Dr. Emel Demircan is an Assistant Professor of the Department of Mechanical and Aerospace Engineering and Biomedical Engineering at California State University, Long Beach. Dr. Demircan obtained her Ph.D in Mechanical Engineering from Stanford University in 2012. She was a postdoctoral scholar at Stanford from 2012 to 2014 and a visiting assistant professor at University of Tokyo from 2014 to 2015. She was also a part-time scientist at Lucile Salter Packard Children’s Hospital Gait Analysis Lab at Stanford University. Dr. Demircan’s research focuses on the application of dynamics and control theory for the simulation and analysis of biomechanical and robotic systems. Her research interests include experimental and computational approaches for the study of human movement, rehabilitation robotics, sports biomechanics, human motion synthesis, natural motion generation in humanoid robotics and human motor control. In 2014, Dr. Demircan established an IEEE RAS Technical Committee on « Human Movement Understanding. » She is actively collaborating with clinical, athletic and industrial partners and is involved in professional and outreach activities within the IEEE Robotics Society (RAS).
Control, Efficiency, Anticipation, and Feedback in Anthropomorphic Motion
Abstract: The underactuation and the feasibility constraints limit drastically the dynamics of anthropomorphic systems. This seems contradictory to their versatility and their ability to generate low-powered, mostly passive dynamics gaits. Indeed, this efficient locomotion requires often the walkers to give up part of their momenta controllability, reducing, even more, the reachable range of motions. However, this dynamics depends closely on the mechanical structure of the walker and comes at the expense of a much higher sensitivity to perturbations and a reduced scope for anticipation. Conversely, anticipatory planning requires stiffer actuation and more accurate tracking leading to ineffective control. In this talk, we will discuss how the tradeoff between efficiency and robustness is actually a continuous choice, how stochastic metrics should drive the choice of the locomotion mode, and how proper modelling could take profit from the feasibility constraints to produce high-quality feedback.

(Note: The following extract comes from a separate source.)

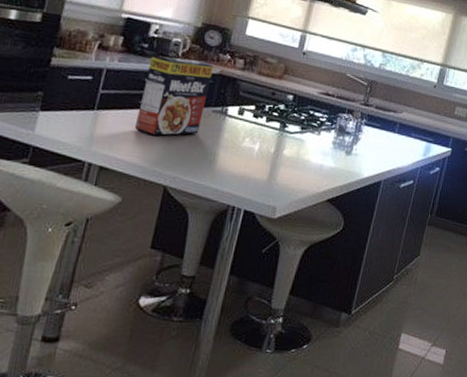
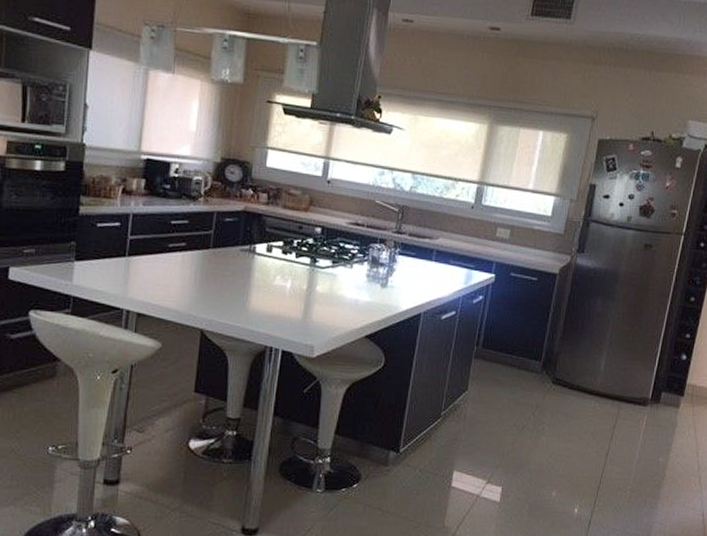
cereal box: present [134,55,214,136] -> none [166,196,237,279]

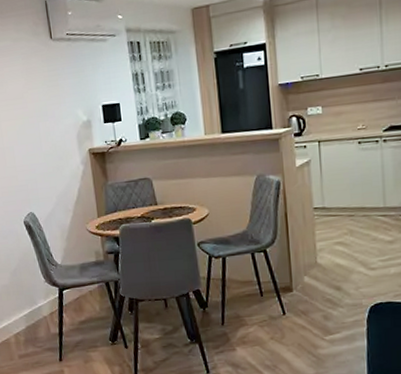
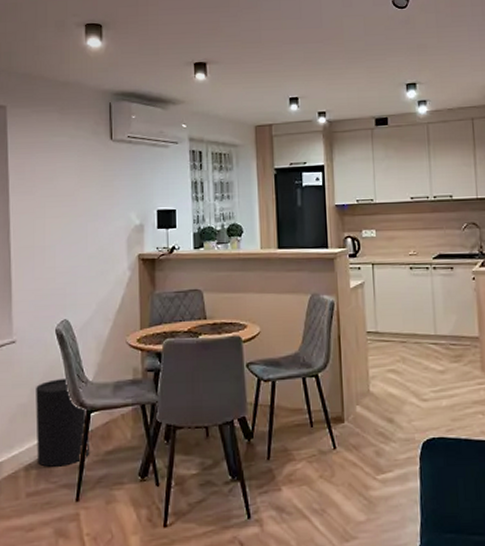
waste bin: none [14,262,66,335] -> present [36,377,89,467]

Mehdi Benallegue received the ingénieur degree from the Institut National d’Informatique (INI), Algeria, in 2007, the M.Sc. degree from the University of Paris 7, Paris, France, in 2008 and the Ph.D. degree from Université de Montpellier 2, France, in 2011. He has been a postdoctoral researcher in a neurophysiology laboratory in Collège de France and in LAAS CNRS. He is currently a Research Associate with the Humanoid Research Group in National Institute of Advanced Industrial Science and Technology, Japan. His research interests include estimation and control of humanoid robots, biomechanics, neuroscience and computational geometry.